Arctostaphylos rubra
- Conservation status: Secure (NatureServe)

Scientific classification
- Kingdom: Plantae
- Clade: Tracheophytes
- Clade: Angiosperms
- Clade: Eudicots
- Clade: Asterids
- Order: Ericales
- Family: Ericaceae
- Genus: Arctostaphylos
- Species: A. rubra
- Binomial name: Arctostaphylos rubra (Rehder & Wilson) Fernald
- Synonyms: A. alpina rubra

= Arctostaphylos rubra =

- Authority: (Rehder & Wilson) Fernald
- Conservation status: G5
- Synonyms: A. alpina rubra |

Species of flowering plant

Arctostaphylos rubra is a species of flowering plant in the heath family and the genus Arctostaphylos, the manzanitas and bearberries. Common names include red fruit bearberry, alpine bearberry, arctic bearberry, red manzanita, and ravenberry. It is native to Eurasia and northern North America from Alaska through most of Canada to Greenland. There is also one population in the contiguous United States, located in the Absaroka Range of Wyoming.

== Description ==
This plant is a low, spreading shrub growing up to 15 cm tall. The leaves are 2 to 6 cm long and marcescent, remaining on the shrub as they die. The inflorescence is a hairy, glandular raceme of up to 6 flowers, each about half a centimeter long. The fruit is a drupe. The plant reproduces by seed and by sprouting from stolons and underground rhizomes.

== Distribution and habitat ==
This shrub is a member of many plant communities in Arctic and alpine climates. It occurs in subalpine forests and tundra. It is a common member of forest ecosystems dominated by spruces such as white spruce and black spruce. It may be a dominant species in several types of habitat, including balsam poplar (Populus balsamifera ssp. balsamifera) floodplains and tundra shrublands in Alaska. It is dominant or co-dominant with Engelmann spruce (Picea engelmannii) and cup lichen (Cladonia cariosa and C. pyxidata) in Jasper National Park; white spruce and mountain alder (Alnus viridis ssp. crispa) in the Mackenzie Delta; and white spruce along the Alaska Highway in Yukon. In the lower latitudes the plant grows at higher elevations, especially near the timberline. Its maximum latitude and elevation is thought to be increasing due to climate change. It has a disjunct population in Wyoming, its only known population in the Lower 48.

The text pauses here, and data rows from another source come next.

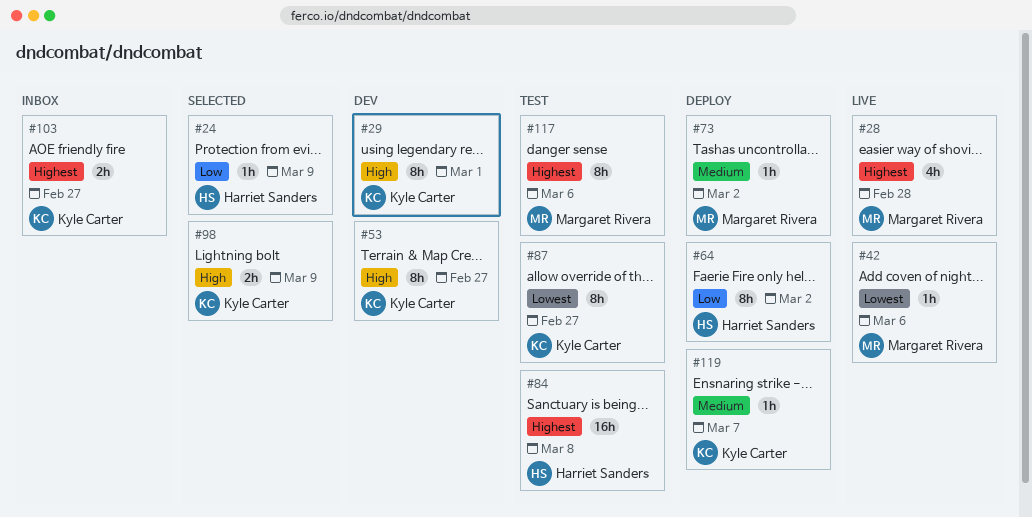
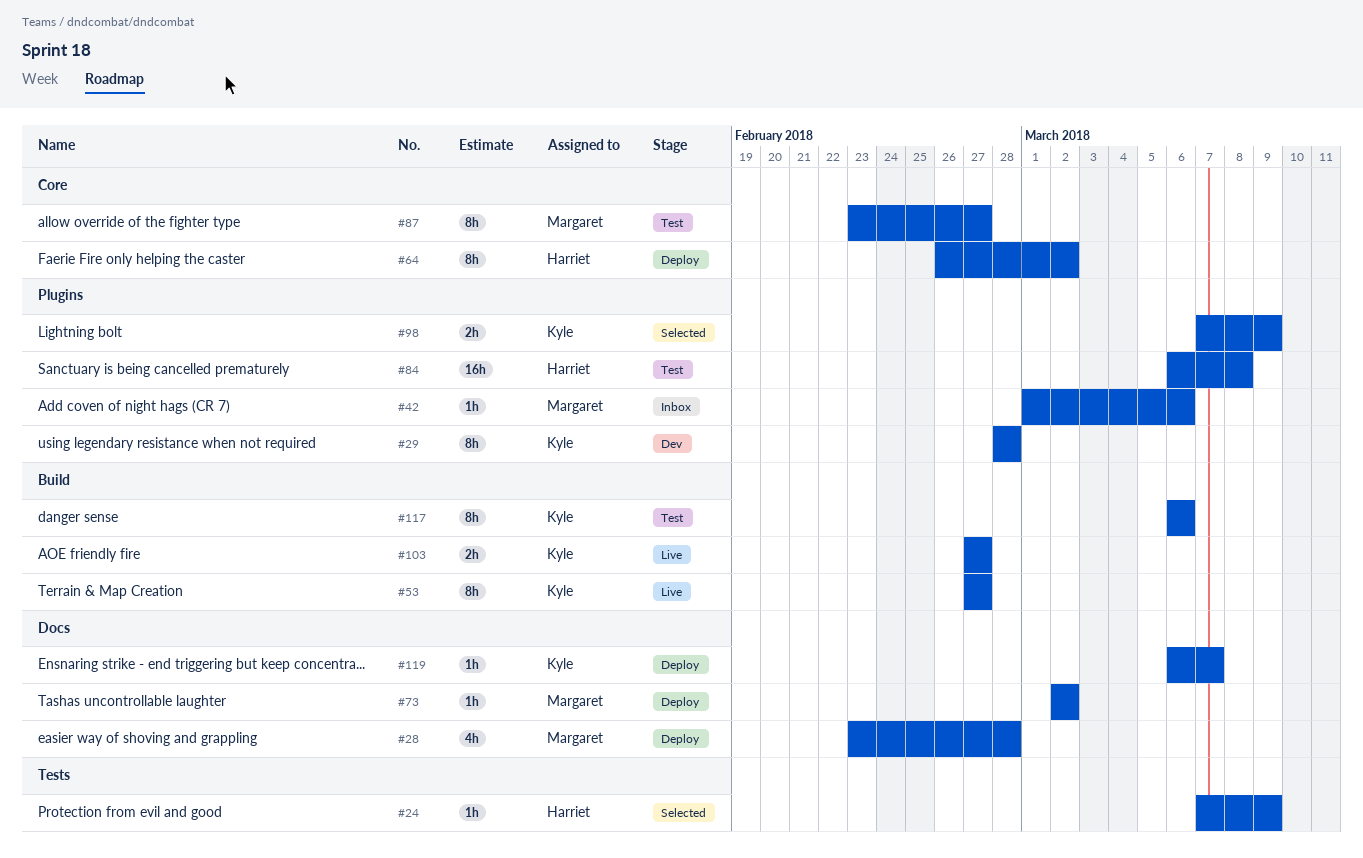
#28, status: Live -> Deploy
#29, due: Mar 1 -> Feb 28
#42, status: Live -> Inbox
#53, status: Dev -> Live
#87, owner: Kyle Carter -> Margaret Rivera
#103, status: Inbox -> Live
#117, owner: Margaret Rivera -> Kyle Carter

This shrub grows on low-nutrient soils in cold regions, often soils that overlie permafrost. It is most common in moist areas, such as the shores of lakes and bays, riverbanks, bogs, and wet forest floors. It is often a pioneer species in the primary phase of ecological succession, taking hold in areas cleared of vegetation such as floodplains, bare tundra, cleared spots on taiga, and newly formed dunes. It grows along the scoured edges of receding glaciers and in old bulldozer tracks. Clearing events such as floods, oil spills, and wildfire may increase the abundance of the species.

== Ecology ==
Many animals feed on the fruits, including mammals such as polar bears and other bears, red-backed voles, western heather voles, Dall's sheep, and sometimes caribou and hoary marmots. It is food for birds such as ravens.

It is a good plant to use for revegetation efforts on wet, disturbed habitat in subalpine and boreal regions.

== Uses ==
The fruit is edible for humans but is not a favored food. It has been utilized by the Gwich'in people and the Inuit.